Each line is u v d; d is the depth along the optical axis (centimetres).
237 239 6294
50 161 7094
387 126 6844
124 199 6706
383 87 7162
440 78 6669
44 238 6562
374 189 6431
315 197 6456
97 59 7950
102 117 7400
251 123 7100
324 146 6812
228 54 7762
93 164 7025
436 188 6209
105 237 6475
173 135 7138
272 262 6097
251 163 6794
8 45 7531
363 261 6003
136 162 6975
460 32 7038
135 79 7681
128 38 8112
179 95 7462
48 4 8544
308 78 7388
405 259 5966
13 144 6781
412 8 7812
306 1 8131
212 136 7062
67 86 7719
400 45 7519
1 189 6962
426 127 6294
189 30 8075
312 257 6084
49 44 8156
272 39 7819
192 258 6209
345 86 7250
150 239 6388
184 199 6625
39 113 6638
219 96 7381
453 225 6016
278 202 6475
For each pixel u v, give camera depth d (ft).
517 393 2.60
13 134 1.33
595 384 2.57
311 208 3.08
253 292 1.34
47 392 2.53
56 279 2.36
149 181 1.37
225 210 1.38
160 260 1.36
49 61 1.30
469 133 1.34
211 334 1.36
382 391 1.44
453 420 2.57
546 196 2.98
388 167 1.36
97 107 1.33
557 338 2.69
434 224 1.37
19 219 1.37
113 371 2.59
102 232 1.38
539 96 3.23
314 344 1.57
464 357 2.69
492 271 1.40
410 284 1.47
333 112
========
Your reply must reproduce all records above exactly.

FINISHED EXERCISE.
Each line is u v d; d is the depth along the optical axis (centimetres).
237 239 6294
50 161 7094
387 126 6844
124 199 6706
383 87 7162
440 78 6669
44 238 6562
374 189 6431
315 197 6456
97 59 7950
102 117 7400
251 123 7100
324 146 6812
228 54 7762
93 164 7025
436 188 6209
105 237 6475
173 135 7138
272 262 6097
251 163 6794
8 45 7531
363 261 6003
136 162 6975
460 32 7038
135 79 7681
128 38 8112
179 95 7462
48 4 8544
308 78 7388
405 259 5966
13 144 6781
412 8 7812
306 1 8131
212 136 7062
67 86 7719
400 45 7519
1 189 6962
426 127 6294
189 30 8075
312 257 6084
49 44 8156
272 39 7819
192 258 6209
345 86 7250
150 239 6388
184 199 6625
39 113 6638
219 96 7381
453 225 6016
278 202 6475
For each pixel u v, give camera depth d (ft).
517 393 2.60
13 134 1.33
595 384 2.57
311 208 3.08
253 292 1.34
47 392 2.53
56 279 2.36
149 181 1.37
225 210 1.38
160 260 1.36
49 61 1.30
469 133 1.34
211 334 1.36
382 391 1.44
453 420 2.57
546 196 2.98
388 167 1.36
97 107 1.33
557 338 2.69
434 224 1.37
19 219 1.37
113 371 2.59
102 232 1.38
539 96 3.23
314 344 1.57
464 357 2.69
492 271 1.40
410 284 1.47
333 112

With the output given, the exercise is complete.